[PROBLEM REQUIREMENTS]:
From the listing below, work out how many lines contain "CROSS"; the answer is that number and nothing more.

====== AVAILABLE DATA ======

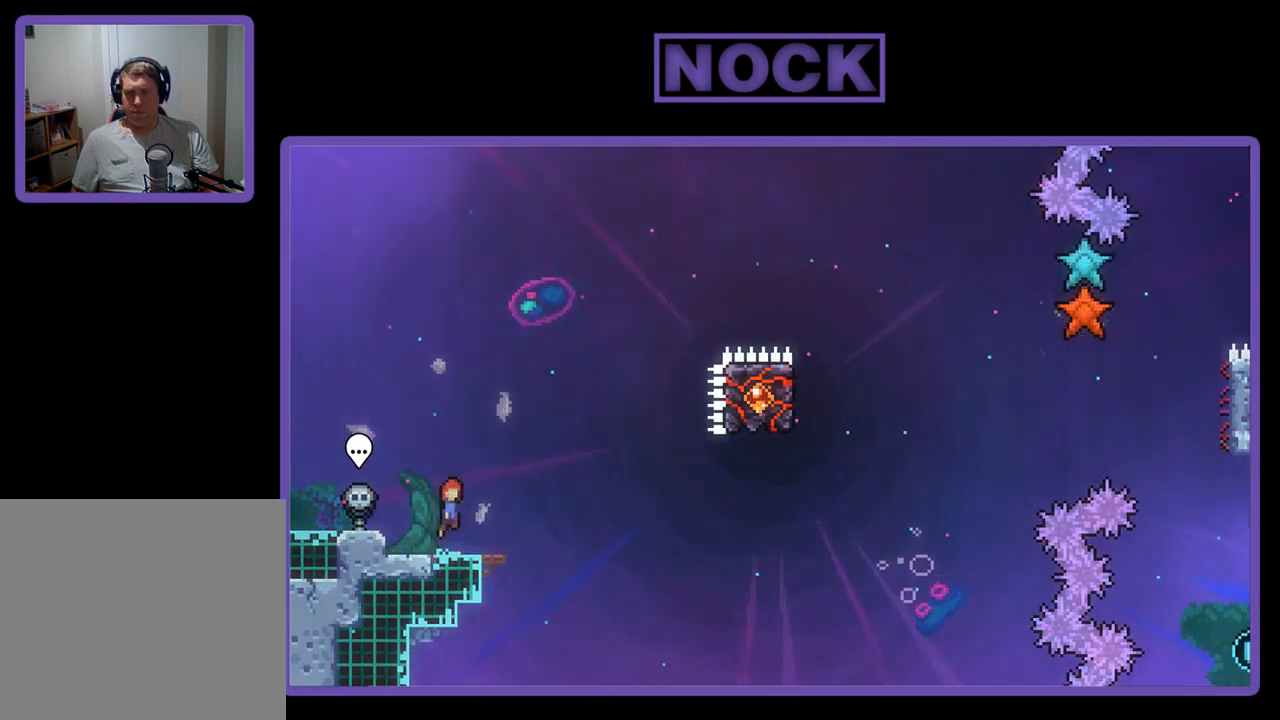
{"buttons": ["CIRCLE", "R2", "DPAD_DOWN"], "left_stick": "center", "events": [[217, "CROSS", "up"], [483, "CIRCLE", "down"], [483, "DPAD_DOWN", "down"]]}
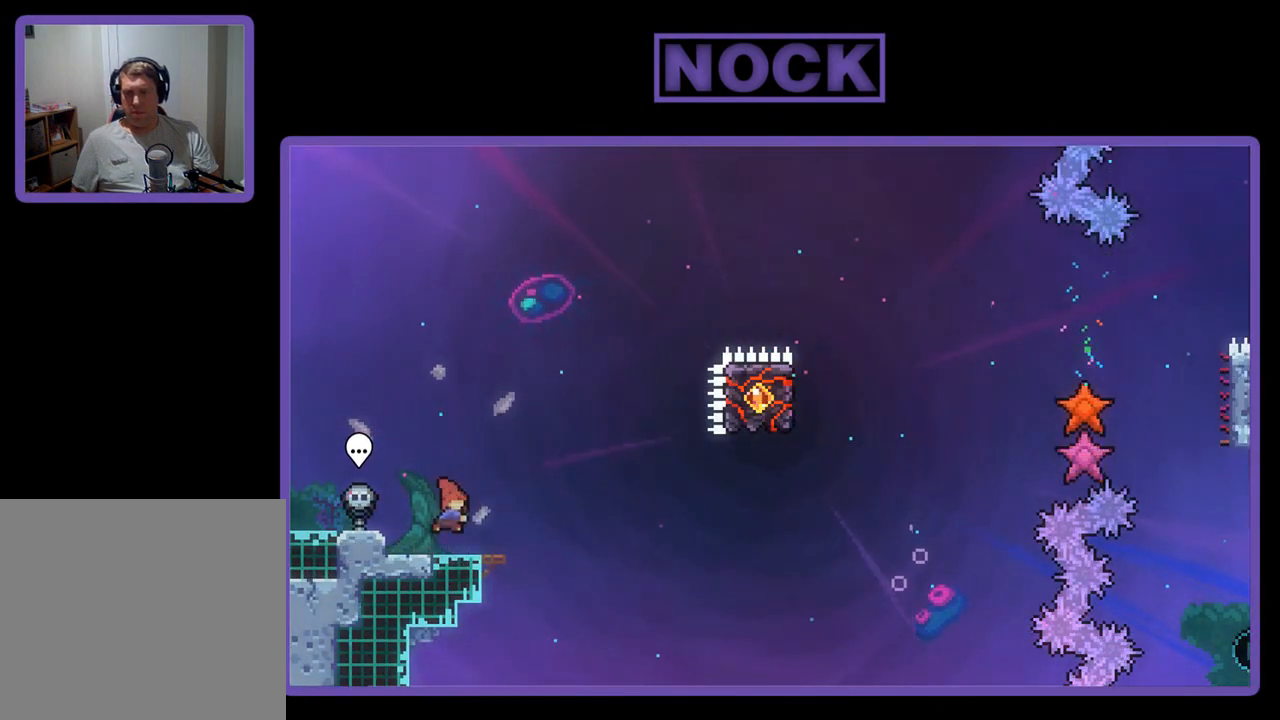
{"buttons": ["CROSS", "R2", "DPAD_RIGHT"], "left_stick": "center", "events": [[17, "DPAD_RIGHT", "down"], [50, "CIRCLE", "up"], [217, "CROSS", "down"], [283, "DPAD_DOWN", "up"]]}
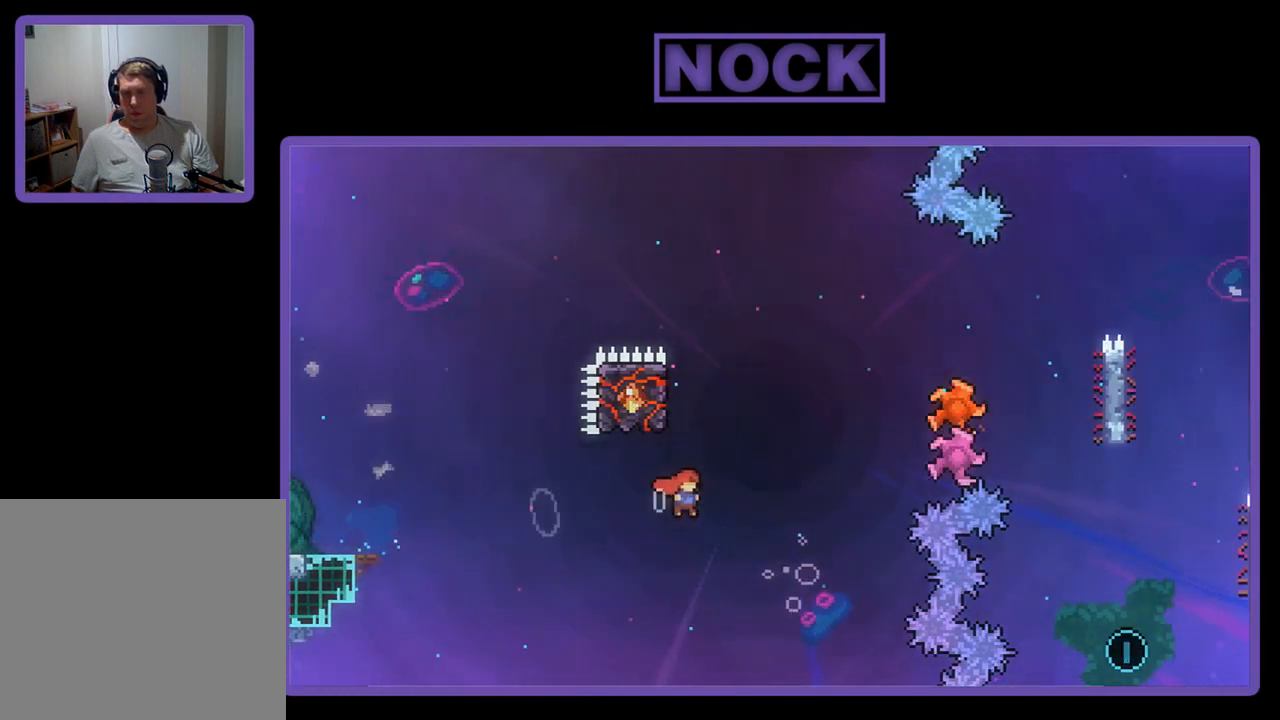
{"buttons": ["R2", "DPAD_UP", "DPAD_LEFT"], "left_stick": "center", "events": [[17, "CROSS", "up"], [17, "DPAD_RIGHT", "up"], [50, "DPAD_UP", "down"], [117, "CIRCLE", "down"], [217, "DPAD_LEFT", "down"], [383, "CIRCLE", "up"]]}
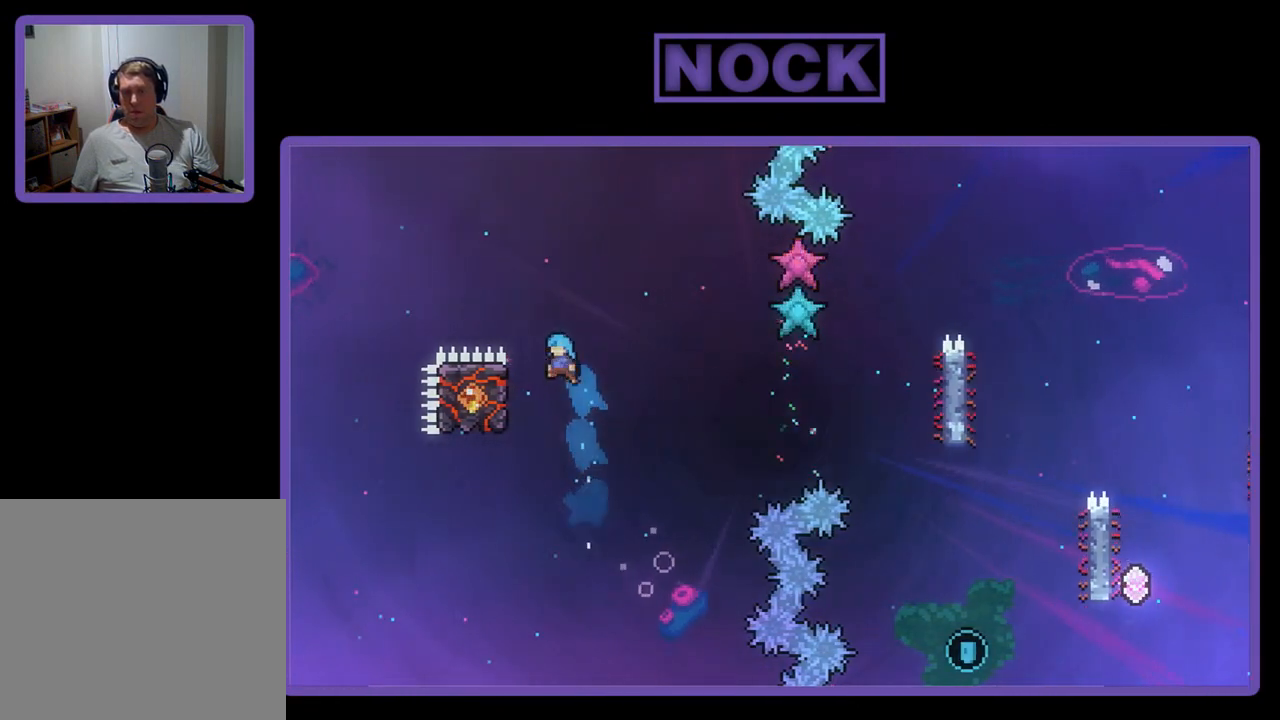
{"buttons": ["R2", "DPAD_RIGHT"], "left_stick": "center", "events": [[17, "DPAD_UP", "up"], [150, "DPAD_LEFT", "up"], [200, "DPAD_LEFT", "down"], [350, "DPAD_LEFT", "up"], [417, "DPAD_RIGHT", "down"]]}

======

[TASK SOLUTION]:
3